HO CHI MINH CITY - "She loves you ..." the band sings. "Yeah! Yeah! Yeah!" the swaying crowd roars back. The concert by The Beatels, a band of Fab Four lookalikes from Australia, is reminiscent of Shea Stadium circa 1965 - but the year is 2005, and the venue is the former Saigon, wartime capital of US-backed South Vietnam.

In a country where 56% of the populace was born after the Vietnam War ended in a communist victory 30 years ago, this is the face of the future: dancing teenagers singing rock 'n' roll in English instead of the revolutionary music that fuelled their parents' fight for independence. Today's generation chat on cellphones, wear designer jeans, surf the Web, and firmly believe that with hard work and education - preferably at an American college - young Vietnamese can make their nation great.

Vu Hai Minh's grandfathers fought on separate sides of the war. Now the 17-year-old plans to study economics in Singapore. "Vietnamese young people are very talented. They want to show they can rebuild the country," he says. "If Vietnam can defeat the biggest power in the world, it shows that it has huge potential." After more than two decades of war to oust the French and then the Americans, Vietnam was reunited as an independent communist country in 1975, but still suffered isolation and extreme poverty before it began opening its economy to the world in the mid-1980s. Now it has a peacetime generation that has gone from rice fields to universities, determined to push Vietnam onto the international stage.

"Everyone wants to contribute to the country and to see the country change, be prosperous and healthy, and have more freedoms," says Bao Chau. The 10th-grader, who speaks perfect English and likes Jennifer Lopez and Britney Spears, plans to follow her older sister to college in California to become a doctor.

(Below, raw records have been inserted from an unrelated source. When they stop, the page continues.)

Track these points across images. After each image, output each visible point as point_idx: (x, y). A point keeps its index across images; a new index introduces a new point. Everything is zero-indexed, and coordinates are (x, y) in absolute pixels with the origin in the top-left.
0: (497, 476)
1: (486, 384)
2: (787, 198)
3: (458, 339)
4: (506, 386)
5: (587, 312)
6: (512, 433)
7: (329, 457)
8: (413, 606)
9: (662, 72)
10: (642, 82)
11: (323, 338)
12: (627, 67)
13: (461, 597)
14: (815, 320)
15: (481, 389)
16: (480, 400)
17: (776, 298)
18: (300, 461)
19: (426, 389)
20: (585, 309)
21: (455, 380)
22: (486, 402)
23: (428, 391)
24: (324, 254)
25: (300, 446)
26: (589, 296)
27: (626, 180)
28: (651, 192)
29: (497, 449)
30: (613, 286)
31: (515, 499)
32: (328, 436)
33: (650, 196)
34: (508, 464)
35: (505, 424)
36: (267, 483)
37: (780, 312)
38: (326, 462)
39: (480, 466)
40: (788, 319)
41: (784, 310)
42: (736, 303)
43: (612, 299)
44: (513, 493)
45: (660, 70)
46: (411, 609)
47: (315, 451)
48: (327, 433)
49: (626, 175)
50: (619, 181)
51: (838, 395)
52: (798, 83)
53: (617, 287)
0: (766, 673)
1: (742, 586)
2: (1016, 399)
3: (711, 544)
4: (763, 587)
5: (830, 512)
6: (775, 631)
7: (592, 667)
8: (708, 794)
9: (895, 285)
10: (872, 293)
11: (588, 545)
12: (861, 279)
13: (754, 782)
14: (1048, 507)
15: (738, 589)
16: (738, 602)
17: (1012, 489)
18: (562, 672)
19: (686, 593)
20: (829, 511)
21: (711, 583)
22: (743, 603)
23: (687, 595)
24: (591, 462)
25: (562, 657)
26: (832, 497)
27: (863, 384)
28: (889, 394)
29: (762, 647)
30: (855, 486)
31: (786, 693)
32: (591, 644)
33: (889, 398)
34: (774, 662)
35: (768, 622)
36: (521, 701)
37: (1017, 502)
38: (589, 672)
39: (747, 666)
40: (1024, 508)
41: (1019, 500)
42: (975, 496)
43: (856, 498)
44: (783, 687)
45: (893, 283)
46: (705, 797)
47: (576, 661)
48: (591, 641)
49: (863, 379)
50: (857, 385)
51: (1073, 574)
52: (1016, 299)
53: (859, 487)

Chau's dreams are typical of many young Vietnamese who yearn to be educated in the United States or Europe. But few are that lucky: The annual national income averages only about 8,6-million dong (R3 340) a year, and only 3 000 new Vietnamese students enrolled in American colleges last year. Others study closer to home in Singapore or Australia, and more and more are enrolling in colleges within Vietnam - a privilege once reserved for the rich and well connected.

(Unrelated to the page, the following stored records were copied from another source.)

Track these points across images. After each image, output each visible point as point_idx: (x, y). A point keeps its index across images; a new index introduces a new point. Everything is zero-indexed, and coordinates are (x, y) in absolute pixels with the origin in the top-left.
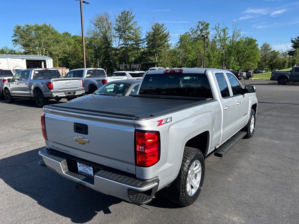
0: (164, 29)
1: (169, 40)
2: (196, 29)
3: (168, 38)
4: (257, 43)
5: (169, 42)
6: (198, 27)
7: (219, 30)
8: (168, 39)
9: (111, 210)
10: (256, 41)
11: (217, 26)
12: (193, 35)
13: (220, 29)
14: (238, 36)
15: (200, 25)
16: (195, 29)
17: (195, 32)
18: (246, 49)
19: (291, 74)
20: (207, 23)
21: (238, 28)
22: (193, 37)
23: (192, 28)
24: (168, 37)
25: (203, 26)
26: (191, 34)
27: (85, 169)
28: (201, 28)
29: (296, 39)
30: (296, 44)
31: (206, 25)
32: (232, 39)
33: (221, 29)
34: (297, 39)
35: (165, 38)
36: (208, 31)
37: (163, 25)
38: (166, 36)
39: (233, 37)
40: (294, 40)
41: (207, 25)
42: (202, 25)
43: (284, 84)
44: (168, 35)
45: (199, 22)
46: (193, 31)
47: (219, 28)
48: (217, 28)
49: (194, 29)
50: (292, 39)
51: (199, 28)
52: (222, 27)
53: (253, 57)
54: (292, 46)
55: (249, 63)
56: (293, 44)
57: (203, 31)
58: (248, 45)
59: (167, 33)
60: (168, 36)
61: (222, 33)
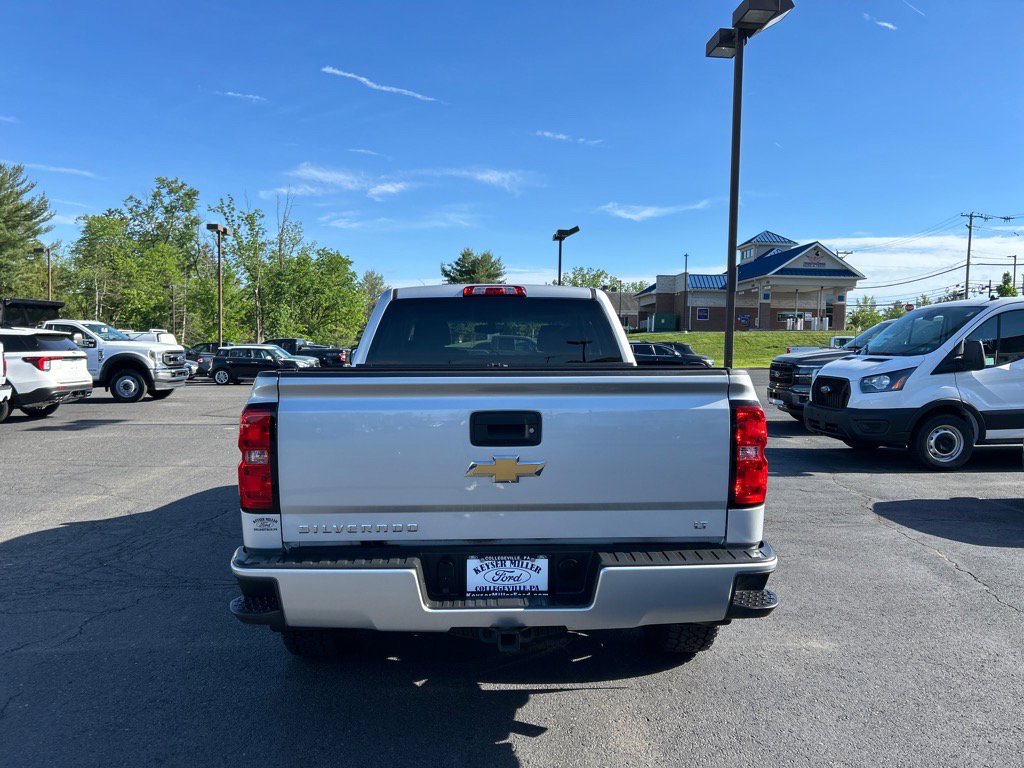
0: (24, 186)
1: (47, 230)
2: (150, 203)
3: (40, 221)
4: (352, 269)
5: (45, 240)
6: (156, 196)
7: (235, 218)
8: (44, 225)
10: (351, 262)
11: (227, 202)
12: (137, 222)
13: (236, 213)
14: (295, 242)
15: (164, 191)
16: (143, 201)
17: (146, 213)
18: (327, 285)
20: (188, 188)
21: (293, 220)
22: (137, 228)
23: (131, 197)
24: (41, 218)
25: (173, 197)
26: (129, 216)
27: (508, 574)
28: (167, 201)
29: (452, 268)
31: (186, 194)
32: (277, 248)
33: (241, 215)
34: (455, 266)
35: (29, 218)
36: (194, 214)
37: (18, 170)
38: (34, 214)
39: (281, 244)
40: (448, 268)
41: (191, 195)
42: (170, 193)
44: (42, 207)
45: (161, 181)
46: (137, 207)
47: (233, 209)
48: (226, 210)
49: (139, 202)
50: (441, 264)
51: (161, 202)
52: (241, 208)
53: (344, 310)
55: (334, 327)
56: (446, 279)
57: (176, 214)
58: (331, 271)
59: (36, 203)
60: (45, 214)
61: (243, 227)
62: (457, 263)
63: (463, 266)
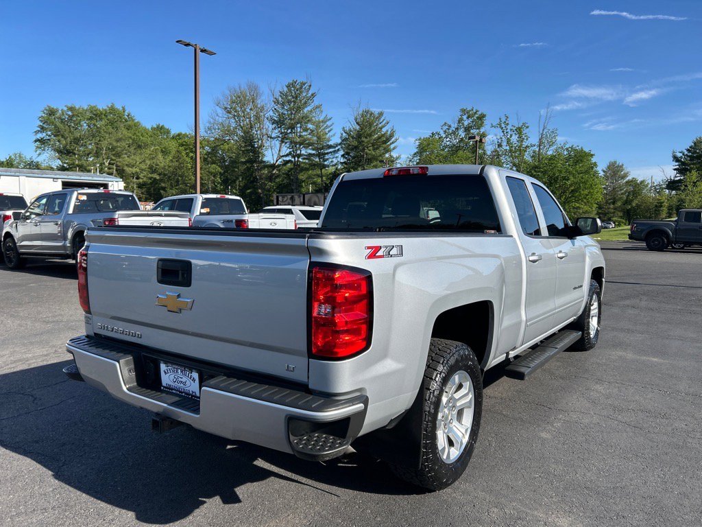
0: (384, 123)
1: (394, 149)
2: (456, 126)
3: (391, 144)
4: (593, 160)
5: (394, 154)
6: (460, 121)
7: (508, 130)
8: (392, 146)
9: (241, 497)
10: (592, 155)
11: (503, 120)
12: (448, 139)
13: (509, 127)
14: (551, 144)
15: (465, 117)
16: (453, 125)
17: (454, 133)
18: (570, 173)
19: (676, 226)
20: (479, 113)
21: (550, 127)
22: (448, 143)
23: (445, 123)
24: (391, 142)
25: (470, 120)
26: (444, 136)
27: (180, 379)
28: (466, 123)
29: (683, 154)
30: (683, 163)
31: (477, 118)
32: (537, 150)
33: (512, 128)
34: (686, 153)
35: (385, 142)
36: (482, 130)
37: (381, 114)
38: (388, 140)
39: (540, 146)
40: (679, 155)
41: (482, 117)
42: (468, 118)
43: (661, 248)
44: (392, 136)
45: (463, 111)
46: (448, 129)
47: (508, 124)
48: (503, 126)
49: (450, 126)
50: (674, 152)
51: (463, 124)
52: (514, 122)
53: (586, 192)
54: (675, 169)
55: (578, 205)
56: (677, 164)
57: (472, 131)
58: (576, 162)
59: (389, 133)
60: (393, 139)
61: (513, 137)
62: (688, 150)
63: (695, 152)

While eagerly embracing capitalism and nurturing a middle class, Vietnam remains a one-party system where political dissent is sharply curtailed. The party, run largely by old-guard conservatives, shows no sign of abandoning its monopoly on power and has been urging new members to join. But the mere fact that the communist leadership is allowing youngsters to be exposed to Western ideas of democracy and free speech shows that the regime is loosening up. "You cannot say whatever you want to say and do whatever you want to do in Vietnam because there are laws and regulations that govern this."

"But once the young generation takes power, I think they will have a good way to govern the country," said Hoai Thanh (24), who runs an underground rock magazine in Hanoi. Thanh, who returned to Vietnam from Sweden with a master's degree in journalism, is eager to see faster change. "I think that in the next 20 years Vietnam will be an open and modern country," she predicted.